Les normes IFRS (International Financial Reporting Standarts) ont été imposées par la réglementation européenne.
Ces normes ne s'appliquent que pour l'établissement des comptes consolidés.
L'adoption de ces normes vise à harmoniser la présentation des comptes des sociétés européennes et aussi à converger avec les US GAAP. L'adoption obligatoire des normes IFRS concerne les sociétés européennes cotées en bourse pour les exercices ouverts à compter du 1er janvier 2005 ainsi que les sociétés non cotées mais faisant appel public à l'épargne (émetteurs d'obligations par exemple) à compter du 1er janvier 2007.
Pour pouvoir appliquer ces normes pour les comptes intermédiaires dès le premier trimestre 2005, les entreprises doivent pouvoir présenter un compte de résultat 2004 retraité afin d'avoir un comparatif, et un bilan d'ouverture au 1er janvier 2004.
Ainsi, le passage aux normes IFRS nécessite de pouvoir établir un compte de résultat en IFRS l'année précédent le passage.

Ces normes sont applicables sur option pour les autres sociétés en France. Leur utilisation et leur application à l'ensemble des autres sociétés est prévisible à moyen terme.
L'application des normes IFRS pour les comptes individuels en France serait possible mais les incertitudes liés à la législation fiscale interdit en pratique son application pour le moment.
L'intégralité des normes IFRS IAS est  actuellement applicable à l'exclusion des normes IAS 32 (Présentation des instruments financiers) et IAS 39 (Classification et comptabilisation des instruments financiers) qui font toujours l'objet de discussion et d'échanges. Aux dernières nouvelles, la norme IAS 39 serait applicable à l'exception de la partie sur la comptabilisation et la couverture des comptes de dépôts qui concerne principalement les banques.


2. LES PRINCIPALES MODIFICATIONS COMPTABLES APPORTEES PAR LES NORMES IFRS

a. Principes de comptabilisation :
i.
Principe de la prédominance de la substance sur l'apparence (Substance over form) en retraitant par exemple les contrats de location financière, la consolidation des entités ad hoc.
ii.
Le principe de rattachement des charges aux produits ne doit pas conduire à comptabiliser des éléments ne correspondant pas à la définition d'un actif ou d'un passif (Frais de démarrage, charges différées, frais de recherche)
iii.
L'actualisation des provisions, des flux futurs de trésorerie
iv.
Une définition plus stricte des actifs fondée sur la notion d'avantage économique futur.
v.
La possibilité de comptabiliser certaines plus values latentes (sur les actifs financiers ou les immeubles)
vi.
Une information plus importante dans l'annexe des comptes en particulier concernant l'information sectorielle (par secteur d'activité, par zone géographique).

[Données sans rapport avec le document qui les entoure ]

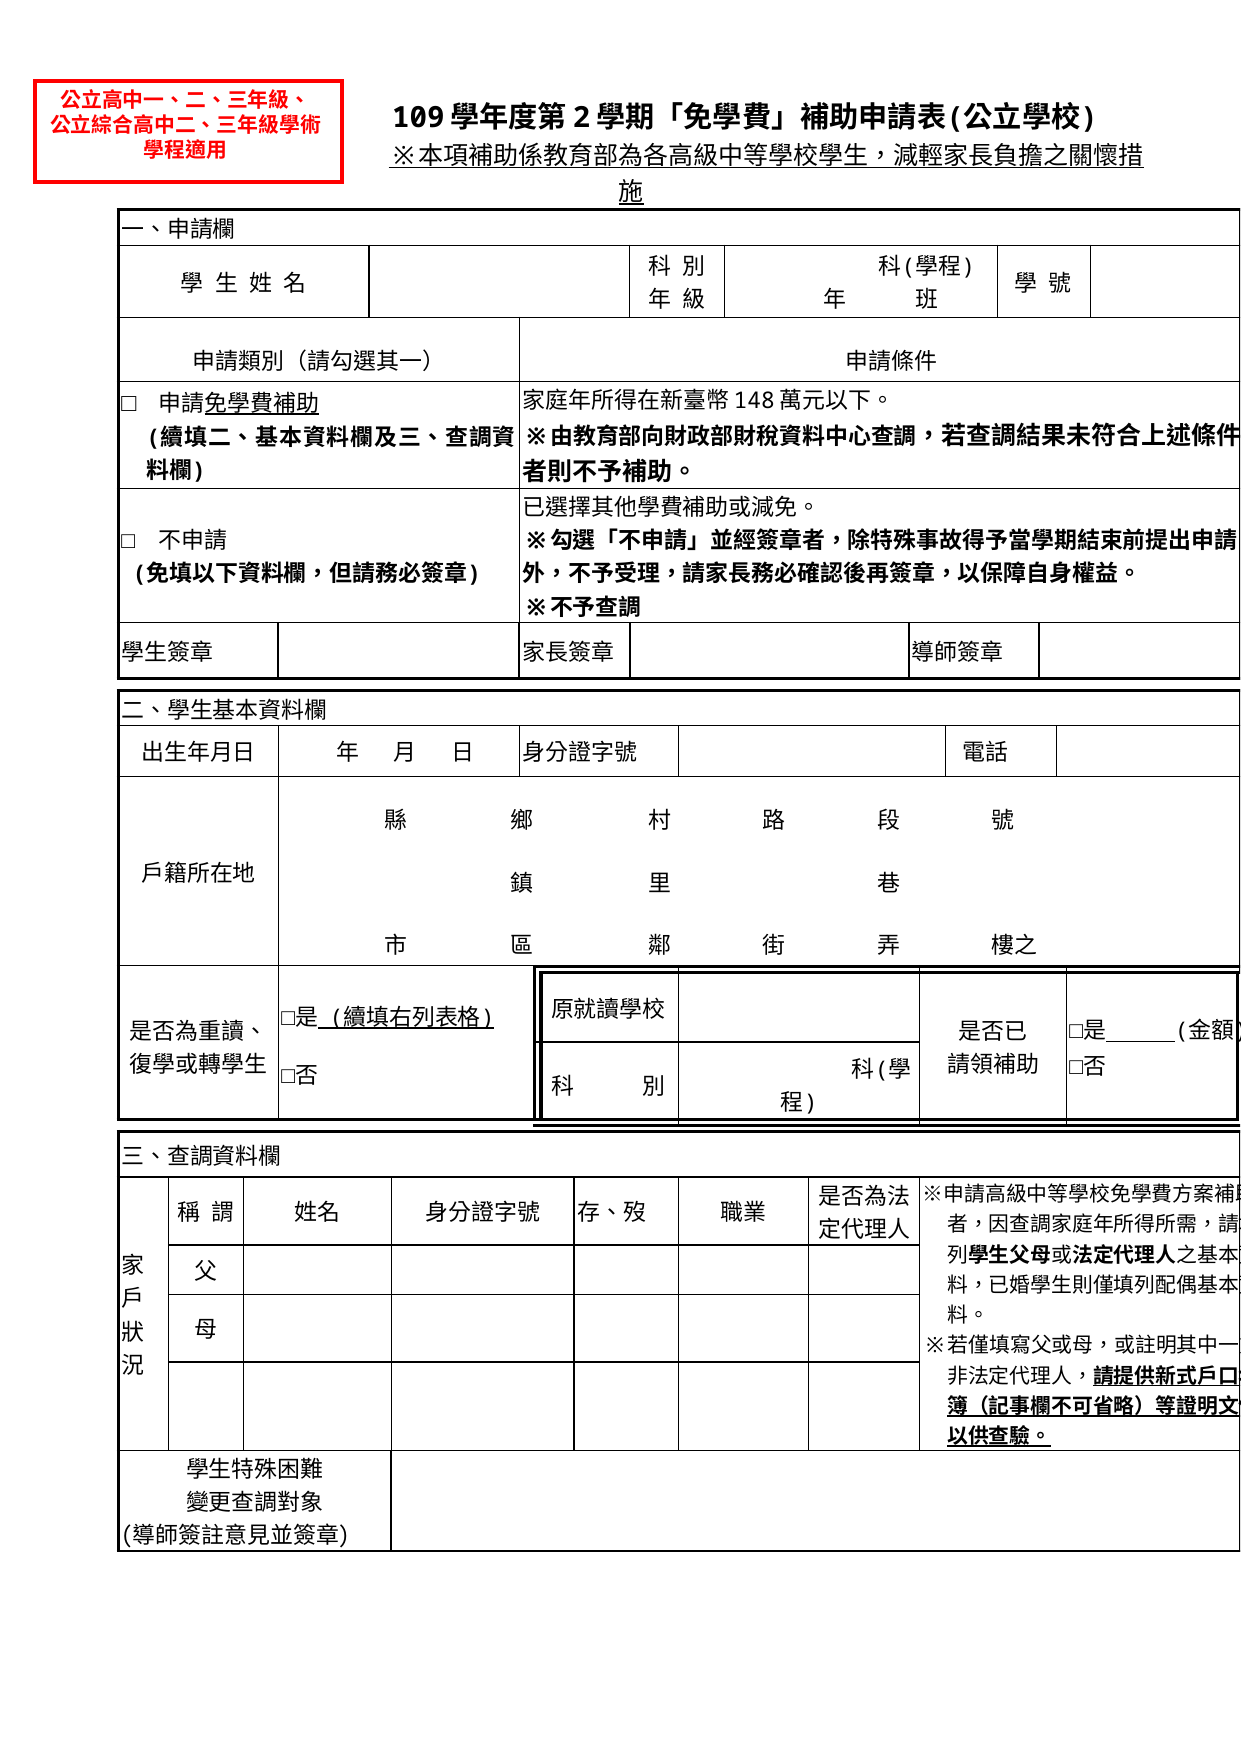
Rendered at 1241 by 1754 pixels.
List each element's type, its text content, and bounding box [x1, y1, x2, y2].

table_cell [631, 623, 908, 677]
table_cell [1040, 623, 1239, 677]
table_cell [118, 1121, 1240, 1130]
table_cell 年 月 日 [279, 726, 519, 776]
table_cell [679, 1295, 808, 1361]
table_cell [575, 1295, 678, 1361]
table_cell 母 [169, 1295, 243, 1361]
table_cell [809, 1363, 919, 1449]
table_cell [1091, 246, 1239, 317]
table_cell [244, 1295, 391, 1361]
table_cell 導師簽章 [910, 623, 1038, 677]
table_cell 原就讀學校 [538, 968, 678, 1041]
table_cell [575, 1363, 678, 1449]
table_cell 申請類別（請勾選其一） [120, 318, 519, 381]
table_cell 家庭年所得在新臺幣148萬元以下。 ※由教育部向財政部財稅資料中心查調，若查調結果未符合上述條件者則不予補助。 [520, 382, 1239, 488]
table_cell [679, 974, 919, 1041]
table_cell [679, 1246, 808, 1293]
table_cell □是 (續填右列表格) □否 [279, 966, 533, 1117]
table_cell 是否已 請領補助 [920, 974, 1066, 1117]
table_cell 申請免學費補助 (續填二、基本資料欄及三、查調資料欄) [120, 382, 519, 488]
table_cell 不申請 (免填以下資料欄，但請務必簽章) [120, 489, 519, 622]
table_cell 出生年月日 [120, 726, 278, 776]
table_cell 學 生 姓 名 [120, 246, 368, 317]
table_cell [392, 1451, 1239, 1550]
table_cell [392, 1295, 573, 1361]
table_cell 稱 謂 [169, 1178, 243, 1244]
table_cell 三、查調資料欄 [120, 1133, 1239, 1176]
table_cell 科(學程) [679, 1043, 919, 1117]
table_cell 科 別 年 級 [630, 246, 724, 317]
table_cell [809, 1246, 919, 1293]
table_cell 學生簽章 [120, 623, 277, 677]
table_cell [118, 680, 519, 689]
table_cell [679, 1363, 808, 1449]
table_cell [809, 1295, 919, 1361]
table_cell 身分證字號 [520, 726, 678, 776]
table_cell 學 號 [998, 246, 1090, 317]
text 109學年度第2學期「免學費」補助申請表(公立學校) [344, 93, 1144, 136]
table_cell 科 別 [543, 1043, 678, 1117]
table_cell [679, 726, 945, 776]
table_cell 父 [169, 1246, 243, 1293]
table_cell ※申請高級中等學校免學費方案補助者，因查調家庭年所得所需，請填列學生父母或法定代理人之基本資料，已婚學生則僅填列配偶基本資料。 ※若僅填寫父或母，或註明其中一方非法定代理人，請提供新式戶口名簿（記事欄不可省略）等證明文件以供查驗。 [920, 1178, 1239, 1449]
table_cell 電話 [946, 726, 1056, 776]
table_cell [392, 1246, 573, 1293]
table_cell [392, 1363, 573, 1449]
table_cell [519, 680, 908, 689]
table_cell [575, 1246, 678, 1293]
table_cell 戶籍所在地 [120, 777, 278, 965]
table_cell 身分證字號 [392, 1178, 573, 1244]
table_cell 二、學生基本資料欄 [120, 692, 1239, 725]
table_cell 職業 [679, 1178, 808, 1244]
table_cell 已選擇其他學費補助或減免。 ※勾選「不申請」並經簽章者，除特殊事故得予當學期結束前提出申請外，不予受理，請家長務必確認後再簽章，以保障自身權益。 ※不予查調 [520, 489, 1239, 622]
table_cell [279, 623, 518, 677]
table_cell 學生特殊困難 變更查調對象 (導師簽註意見並簽章) [120, 1451, 390, 1550]
table_cell 家 戶 狀 況 [120, 1178, 168, 1449]
table_cell 家長簽章 [520, 623, 629, 677]
table_cell 縣 鄉 村 路 段 號 鎮 里 巷 市 區 鄰 街 弄 樓之 [279, 777, 1239, 965]
text 109學年度第2學期「免學費」補助申請表(公立學校) [118, 93, 340, 136]
table_cell 存、歿 [575, 1178, 678, 1244]
table_header 一、申請欄 [120, 211, 1239, 244]
table_cell 姓名 [244, 1178, 391, 1244]
table_cell [169, 1363, 243, 1449]
table_cell □是 (金額) □否 [1067, 974, 1236, 1117]
table_cell [244, 1363, 391, 1449]
table_cell [909, 680, 1240, 689]
table_cell [244, 1246, 391, 1293]
table_cell [1067, 1118, 1240, 1124]
text ※本項補助係教育部為各高級中等學校學生，減輕家長負擔之關懷措施 [118, 136, 1144, 208]
table_cell 科(學程) 年 班 [725, 246, 997, 317]
table_cell 是否為重讀、復學或轉學生 [120, 966, 278, 1117]
table_cell 是否為法定代理人 [809, 1178, 919, 1244]
table_cell 申請條件 [520, 318, 1239, 381]
table_cell [1057, 726, 1239, 776]
table_cell [370, 246, 629, 317]
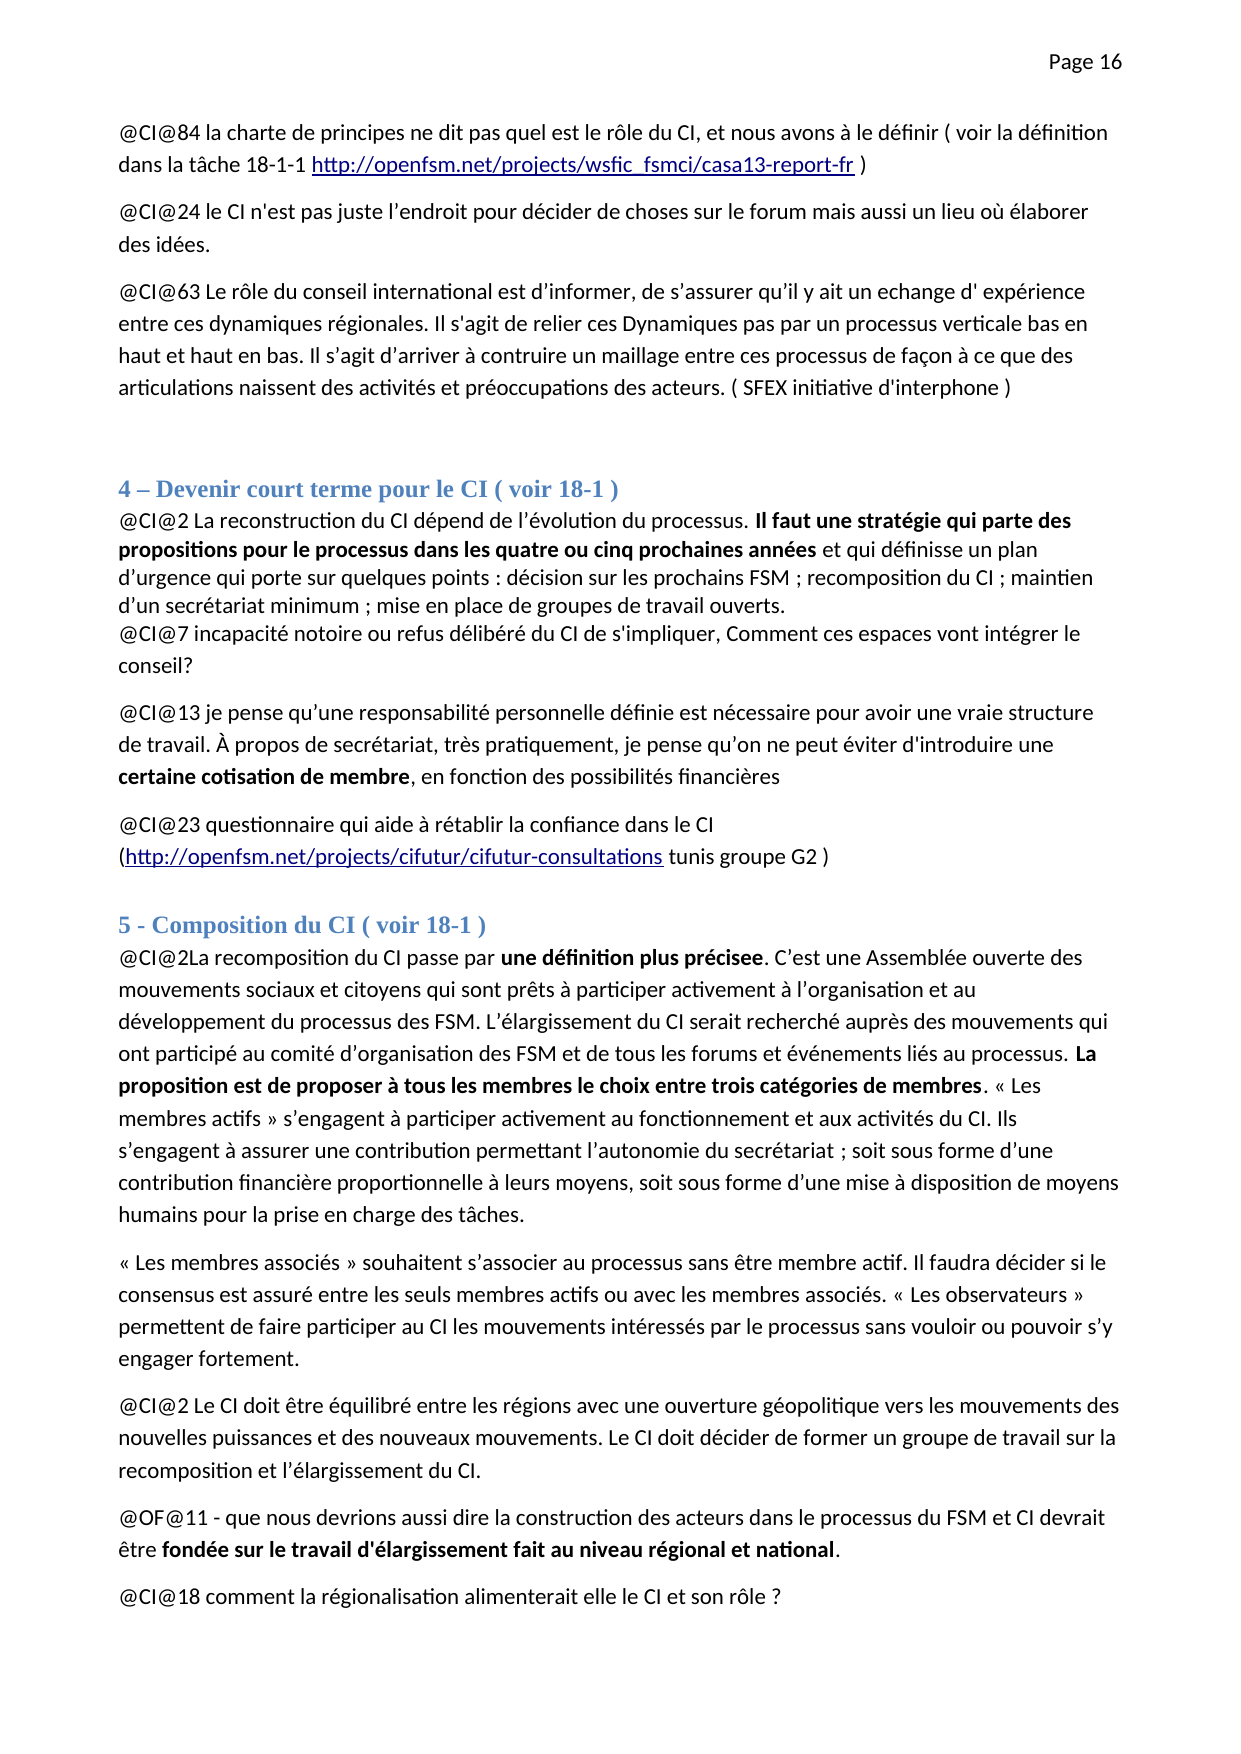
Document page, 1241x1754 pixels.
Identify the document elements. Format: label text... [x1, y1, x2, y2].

text @CI@84 la charte de principes ne dit pas quel est le rôle du CI, et nous avons à le définir ( voir la définition dans la tâche 18-1-1 http://openfsm.net/projects/wsfic_fsmci/casa13-report-fr ) [118, 118, 1122, 178]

b. Présentation des comptes
 i. Au bilan
 ii. Au compte de résultat

CONCLUSION :

Le passage aux normes IFRS est un chantier actuel pour tous les groupes français cotés mais devrait aussi devenir dans les années à venir un chantier pour les autres groupes non cotés. Par ailleurs, compte tenu de l'objectif affiché d'avoir une convergence des principes  de présentation des comptes des entreprises entre l'Europe et les Etats-Unis, les sociétés des autres pays du monde doivent se préparer à s'adapter aux normes IFRS ou aux US GAAP.

D'ailleurs, l'IASB (International Accounting Standards Board) a commencé des discussions depuis le 12 octobre 2004 avec l'organe de régulation comptable japonais Accounting Standards Board of Japan (ASBJ) dans le but de réduire les différences entre les normes IFRS et les normes  Japonaises dans un premier temps, mais avec l'objectif final d'avoir des normes internationales convergentes.